Appendix: Retreiving model parameters from reality

A two levels network with a number N _H of high nodes HL and N _L of low nodes LL is to be deployed on a territory T of area A (km ²). Let us assume that the fitting process identified a PVT model of intensity γ (km⁻²) for the streets and recall that the corresponding morphological vector is

$$\mathcal{M}_{theo}^{PVT}(\gamma)=(2 \gamma,3 \gamma,\gamma,\tau= 2 \sqrt{\gamma}),$$

where τ (km⁻¹) is the average length of streets par unit area.

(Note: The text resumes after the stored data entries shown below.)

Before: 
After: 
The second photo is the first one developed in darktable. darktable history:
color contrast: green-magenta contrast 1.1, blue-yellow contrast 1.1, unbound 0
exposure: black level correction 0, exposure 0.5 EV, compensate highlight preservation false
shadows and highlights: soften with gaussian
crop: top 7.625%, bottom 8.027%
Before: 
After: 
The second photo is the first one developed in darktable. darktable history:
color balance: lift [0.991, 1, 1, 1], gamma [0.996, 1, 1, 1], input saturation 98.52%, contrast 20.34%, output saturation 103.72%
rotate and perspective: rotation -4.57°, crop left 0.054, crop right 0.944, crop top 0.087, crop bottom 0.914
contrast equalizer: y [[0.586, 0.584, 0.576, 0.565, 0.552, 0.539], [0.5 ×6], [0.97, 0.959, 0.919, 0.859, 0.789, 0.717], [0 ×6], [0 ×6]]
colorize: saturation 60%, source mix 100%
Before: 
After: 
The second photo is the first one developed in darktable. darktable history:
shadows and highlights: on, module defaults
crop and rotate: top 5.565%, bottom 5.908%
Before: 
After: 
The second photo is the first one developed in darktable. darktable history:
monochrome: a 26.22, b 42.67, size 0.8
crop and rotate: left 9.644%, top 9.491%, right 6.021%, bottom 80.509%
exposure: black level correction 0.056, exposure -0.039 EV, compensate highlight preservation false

The averaged area of a HL serving zone is then A/N _H since everything is assumed homogeneous. It contains a mean length of streets L _s = τ A/N _H (km) and is assimilated to the area of the typical “Poisson-Cox-Voronoï” cell centred on HL. This typical cell also contains by construction a unique HL thus giving λ _{H L} = 1/L _s (km⁻¹) for the linear intensity of the random process that models HL locations on the streets. A key parameter is the dimensionless ratio κ = τ/λ _{H L} = 4γ A/N _H . A high (resp. low) value of κ describes a typical cell with a dense (resp. sparse) street system.

Using scaling arguments, Palm theory and statistical analysis of extensive simulation data, it is shown that for κ ≥ 1 the probability distribution of length ℓ (km) writes:

$$dis_{LH}^{PVT} (\gamma,\lambda_{HL},\ell)=\tau W_{t}(a(\kappa), b(\kappa),c(\kappa),\tau\ell) $$

where a, b, c are known polynomial functions and W _t is the truncated Weibull probability distribution

$$W_{t}(a,b,c,x)=\frac{a}{b} C^{a} (\frac{x}{b}+C)^{a-1} e^{(\frac{x}{b}+C)^{a}}$$

with C = (b c/a)^1/(a− 1). Explicit formulas exist for the cumulative function, quantile and average of W _t distribution. Theoretical considerations provide formulas for κ < 1. Similar expressions hold for the others PLT and PDT models, using the associated expression for τ.